Although ERT is not a cure for Pompe disease – no cure currently exists – it can improve quality of life and increase life expectancy.

In addition to ERT therapy, treatments that address breathing difficulties, swallowing problems, and physical issues are usually also needed. Sometimes a feeding tube is part of treatment for infantile Pompe disease, an effort to ensure adequate nutrition. Sometimes soft or pureed foods are introduced before resorting to a feeding tube.

Since Pompe disease is a rare disease that requires regular treatment and a team of specialists, medical costs can be very expensive.

A study review found that childhood-onset Pompe disease cost just over $41,000 for supportive therapy alone, without treatment, over a period of less than six months.

Treatment, on the other hand, can cost up to $379,000 per year. Early diagnosis is essential to prevent or reduce irreversible organ damage associated with disease progression.

Health insurance can help reduce these costs. It’s important to fully understand your health insurance plan to know what’s covered, what’s not, and which doctors are in your network. You can also ask your pediatrician for referrals.

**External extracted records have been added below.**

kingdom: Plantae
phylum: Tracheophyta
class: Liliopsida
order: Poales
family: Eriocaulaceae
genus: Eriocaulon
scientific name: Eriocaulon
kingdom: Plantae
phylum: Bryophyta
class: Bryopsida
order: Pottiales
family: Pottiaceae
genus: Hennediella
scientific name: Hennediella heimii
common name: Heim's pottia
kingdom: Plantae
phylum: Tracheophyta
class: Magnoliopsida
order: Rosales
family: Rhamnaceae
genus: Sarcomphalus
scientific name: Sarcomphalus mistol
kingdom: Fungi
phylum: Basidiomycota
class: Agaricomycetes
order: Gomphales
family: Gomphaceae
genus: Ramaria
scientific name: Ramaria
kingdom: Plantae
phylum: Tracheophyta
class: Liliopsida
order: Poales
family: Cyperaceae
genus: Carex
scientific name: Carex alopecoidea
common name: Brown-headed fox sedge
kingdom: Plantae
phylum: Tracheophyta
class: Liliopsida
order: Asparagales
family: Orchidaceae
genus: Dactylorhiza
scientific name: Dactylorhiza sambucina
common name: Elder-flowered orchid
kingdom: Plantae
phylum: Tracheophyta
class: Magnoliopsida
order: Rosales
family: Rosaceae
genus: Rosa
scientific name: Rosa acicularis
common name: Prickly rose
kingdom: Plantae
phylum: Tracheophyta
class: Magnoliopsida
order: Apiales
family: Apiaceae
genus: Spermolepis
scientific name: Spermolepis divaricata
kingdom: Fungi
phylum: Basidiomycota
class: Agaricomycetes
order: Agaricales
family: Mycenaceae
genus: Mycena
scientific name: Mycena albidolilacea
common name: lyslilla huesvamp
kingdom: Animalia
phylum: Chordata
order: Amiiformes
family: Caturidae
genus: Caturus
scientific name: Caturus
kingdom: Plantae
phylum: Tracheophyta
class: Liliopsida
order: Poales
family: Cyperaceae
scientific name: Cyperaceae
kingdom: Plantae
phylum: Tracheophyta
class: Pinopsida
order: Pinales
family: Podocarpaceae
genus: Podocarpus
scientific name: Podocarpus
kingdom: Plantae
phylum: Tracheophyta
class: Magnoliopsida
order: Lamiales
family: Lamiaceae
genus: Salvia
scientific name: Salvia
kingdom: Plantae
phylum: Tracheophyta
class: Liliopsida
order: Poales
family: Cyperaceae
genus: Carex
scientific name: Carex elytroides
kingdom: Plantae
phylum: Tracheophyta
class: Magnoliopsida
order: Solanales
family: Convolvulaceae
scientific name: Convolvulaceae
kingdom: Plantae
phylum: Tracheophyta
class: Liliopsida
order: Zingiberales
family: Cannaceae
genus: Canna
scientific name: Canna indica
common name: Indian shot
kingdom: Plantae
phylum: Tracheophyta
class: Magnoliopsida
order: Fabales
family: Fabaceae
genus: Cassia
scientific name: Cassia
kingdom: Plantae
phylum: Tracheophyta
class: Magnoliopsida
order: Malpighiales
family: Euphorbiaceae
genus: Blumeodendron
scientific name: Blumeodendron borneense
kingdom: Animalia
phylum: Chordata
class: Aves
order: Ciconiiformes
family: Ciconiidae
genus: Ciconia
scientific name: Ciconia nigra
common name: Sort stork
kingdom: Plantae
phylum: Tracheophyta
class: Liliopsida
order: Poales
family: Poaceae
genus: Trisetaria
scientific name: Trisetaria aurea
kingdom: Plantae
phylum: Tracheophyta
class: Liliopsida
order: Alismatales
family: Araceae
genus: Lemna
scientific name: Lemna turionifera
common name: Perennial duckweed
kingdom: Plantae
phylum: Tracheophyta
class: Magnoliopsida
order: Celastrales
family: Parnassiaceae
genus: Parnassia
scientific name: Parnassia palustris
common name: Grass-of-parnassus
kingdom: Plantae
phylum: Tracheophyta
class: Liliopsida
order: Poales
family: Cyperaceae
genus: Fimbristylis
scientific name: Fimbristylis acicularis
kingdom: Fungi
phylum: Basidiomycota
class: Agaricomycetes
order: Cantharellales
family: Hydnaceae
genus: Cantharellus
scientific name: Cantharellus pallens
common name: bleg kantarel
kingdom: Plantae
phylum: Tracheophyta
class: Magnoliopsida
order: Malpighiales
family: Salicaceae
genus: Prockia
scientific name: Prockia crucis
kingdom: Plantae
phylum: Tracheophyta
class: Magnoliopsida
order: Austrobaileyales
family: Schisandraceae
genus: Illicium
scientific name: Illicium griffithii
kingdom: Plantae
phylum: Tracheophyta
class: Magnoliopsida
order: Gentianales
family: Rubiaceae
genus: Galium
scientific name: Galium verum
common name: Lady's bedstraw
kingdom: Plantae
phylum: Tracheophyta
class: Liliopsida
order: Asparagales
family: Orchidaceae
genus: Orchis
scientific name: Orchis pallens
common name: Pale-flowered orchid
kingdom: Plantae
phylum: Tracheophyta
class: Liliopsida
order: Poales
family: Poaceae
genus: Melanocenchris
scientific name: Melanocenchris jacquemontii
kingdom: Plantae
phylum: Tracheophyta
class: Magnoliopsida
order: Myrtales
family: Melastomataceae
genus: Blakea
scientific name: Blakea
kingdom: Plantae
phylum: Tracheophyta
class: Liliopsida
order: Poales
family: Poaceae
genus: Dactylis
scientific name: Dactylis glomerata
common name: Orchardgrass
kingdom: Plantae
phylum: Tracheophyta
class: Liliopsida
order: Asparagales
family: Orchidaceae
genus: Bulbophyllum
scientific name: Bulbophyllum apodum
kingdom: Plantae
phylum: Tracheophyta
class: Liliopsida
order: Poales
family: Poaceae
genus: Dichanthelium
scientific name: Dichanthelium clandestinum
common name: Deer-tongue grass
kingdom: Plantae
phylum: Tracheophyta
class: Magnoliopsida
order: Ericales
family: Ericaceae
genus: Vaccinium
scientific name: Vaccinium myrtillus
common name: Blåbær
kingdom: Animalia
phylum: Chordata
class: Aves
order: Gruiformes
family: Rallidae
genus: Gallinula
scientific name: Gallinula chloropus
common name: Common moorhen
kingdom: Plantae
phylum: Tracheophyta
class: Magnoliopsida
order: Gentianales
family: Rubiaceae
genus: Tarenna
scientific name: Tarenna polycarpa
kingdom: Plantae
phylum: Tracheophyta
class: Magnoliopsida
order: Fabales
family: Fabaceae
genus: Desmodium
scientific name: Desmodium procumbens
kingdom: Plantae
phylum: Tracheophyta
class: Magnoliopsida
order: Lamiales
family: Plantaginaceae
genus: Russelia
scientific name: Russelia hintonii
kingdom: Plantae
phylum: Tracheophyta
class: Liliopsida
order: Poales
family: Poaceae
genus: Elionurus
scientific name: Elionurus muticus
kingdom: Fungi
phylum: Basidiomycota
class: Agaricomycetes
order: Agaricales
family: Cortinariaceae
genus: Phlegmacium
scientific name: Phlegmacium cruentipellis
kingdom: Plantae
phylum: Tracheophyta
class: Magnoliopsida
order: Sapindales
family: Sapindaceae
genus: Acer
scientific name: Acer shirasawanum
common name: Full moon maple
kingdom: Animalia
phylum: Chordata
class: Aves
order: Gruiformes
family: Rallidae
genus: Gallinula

A number of copayment relief funds and programs are also available to help pay for health care for people diagnosed with Pompe disease. You can find more information about funds such as The Assistance Fund or Patient Advocate Foundation Co-Pay Relief online. In addition, several organizations offer financial assistance for medical expenses related to rare diseases. The Patient Advocate Foundation (PAF), for example, helps with access to care, co-payment assistance, and insurance appeals.

Local hospitals can also help connect you to support groups, which can be helpful for both pediatric patients with Pompe disease and their caregivers.

Support groups like Pompe Alliance help foster connection, build community, and provide education about the disease. The Pompe Warrior Foundation is another educational organization whose mission is to “promote research, educate, and empower individuals and families affected by Pompe disease and other rare diseases.”

Caregivers should also prioritize their own mental health. Caring for a pediatric patient with Pompe disease can be a challenging process, both physically and mentally. It will take a lot of time, work and dedication.

Making your mental health a priority can help you be a more successful caregiver. After all, it’s hard to take care of someone else if you don’t take care of yourself first.

It is possible to successfully navigate a diagnosis of Pompe disease with careful planning and research. It is important to educate yourself about the disease, whether you are diagnosed or caring for someone who is.

Once you’ve been diagnosed with Pompe disease, you’ll want to find medical experts who can help you plan treatment and help you make the necessary lifestyle changes.